Institution: San Diego State University Research Foundation
Investigator(s): Tianying Wu,
Award Cycle: 2019 (Cycle 30) Grant #: T30IP0998 Award: $602,000
Subject Area: Cancer
Award Type: High Impact Pilot Award
Abstracts

Initial Award Abstract
Tobacco smoke residue, which contains toxic chemicals and carcinogens, can pollute homes, apartments, and public places long after smoking has ceased. Exposure to such residue is called secondhand smoke (SHS). Women with breast cancer are more susceptible to environmental damages, and those with low incomes are at high risk of living in homes or apartments polluted with tobacco residue. Thus, breast cancer women should be concerned about whether they have been exposed to SHS and, if so, what they should do to minimize the damages caused by SHS. Approximately 30%–40% of breast cancer survivors are former smokers, who have increased risk of breast cancer recurrence and mortality. These breast cancer survivors with past smoking history worry about their risk of recurrence. The proposed research will directly address these concerns.
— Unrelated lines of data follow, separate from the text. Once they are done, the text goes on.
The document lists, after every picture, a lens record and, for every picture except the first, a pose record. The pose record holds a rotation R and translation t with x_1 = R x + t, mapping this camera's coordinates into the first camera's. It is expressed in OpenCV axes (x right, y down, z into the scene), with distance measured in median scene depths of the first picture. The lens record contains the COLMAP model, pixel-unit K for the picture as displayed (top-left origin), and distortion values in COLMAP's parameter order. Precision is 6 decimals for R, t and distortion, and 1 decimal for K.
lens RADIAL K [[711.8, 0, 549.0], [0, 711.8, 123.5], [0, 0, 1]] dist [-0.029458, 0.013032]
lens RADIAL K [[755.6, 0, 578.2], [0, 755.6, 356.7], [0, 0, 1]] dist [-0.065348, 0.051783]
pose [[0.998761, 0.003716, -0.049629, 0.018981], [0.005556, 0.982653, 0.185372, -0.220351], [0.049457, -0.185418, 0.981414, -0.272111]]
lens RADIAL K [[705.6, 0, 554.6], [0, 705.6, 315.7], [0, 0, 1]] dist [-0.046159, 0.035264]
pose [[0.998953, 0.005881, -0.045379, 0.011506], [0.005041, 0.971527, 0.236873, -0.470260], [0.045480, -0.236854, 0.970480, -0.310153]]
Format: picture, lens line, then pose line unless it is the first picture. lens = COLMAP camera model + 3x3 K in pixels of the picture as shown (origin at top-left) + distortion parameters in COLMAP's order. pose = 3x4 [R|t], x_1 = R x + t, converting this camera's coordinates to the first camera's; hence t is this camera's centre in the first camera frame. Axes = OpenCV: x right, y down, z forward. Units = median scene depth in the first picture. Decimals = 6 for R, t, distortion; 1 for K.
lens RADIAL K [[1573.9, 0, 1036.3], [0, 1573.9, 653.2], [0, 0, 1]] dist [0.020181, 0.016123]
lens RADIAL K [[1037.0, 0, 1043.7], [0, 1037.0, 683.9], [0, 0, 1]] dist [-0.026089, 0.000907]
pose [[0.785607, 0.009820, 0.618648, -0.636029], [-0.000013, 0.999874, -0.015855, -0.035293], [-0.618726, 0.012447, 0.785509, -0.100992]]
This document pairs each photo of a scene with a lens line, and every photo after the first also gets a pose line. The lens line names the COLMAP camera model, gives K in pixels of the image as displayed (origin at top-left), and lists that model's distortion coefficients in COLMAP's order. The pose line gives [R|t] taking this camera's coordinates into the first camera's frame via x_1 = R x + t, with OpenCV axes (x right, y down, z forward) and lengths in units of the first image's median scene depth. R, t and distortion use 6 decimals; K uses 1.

We will study the joint impacts of SHS, past smoking, dietary patterns, and endogenous biological damages on invasive breast cancer recurrence and total mortality among breast cancer survivors. We plan to use an existing cohort that enrolls women with early-stage breast cancer and has stored blood samples. Thus, this cohort will enable us to assess accurate and longitudinal dietary intakes, SHS, and past smoking history. We will assess SHS by measuring plasma cotinine. Longitudinal data are better than snap-shot data because the former can identify causes. Another strength of our study is that we will assess smoking in conjunction with several dietary factors and biomarkers, thereby better assessing joint impacts at a multiplicative scale than studying any one factor alone. As California has the highest poverty rate (20%) in the nation, residents have a greater chance of living in low-income housing units polluted with tobacco. Our study will aid in setting up risk levels of SHS for breast cancer women and will help influence policy to screen breast cancer women in California who may be susceptible to SHS. Studying healthy and unhealthy dietary patterns, biomarkers, and SHS/past smoking in women with breast cancer will help provide innovative patient care strategies for prognosis risk prediction and help make specific dietary recommendations.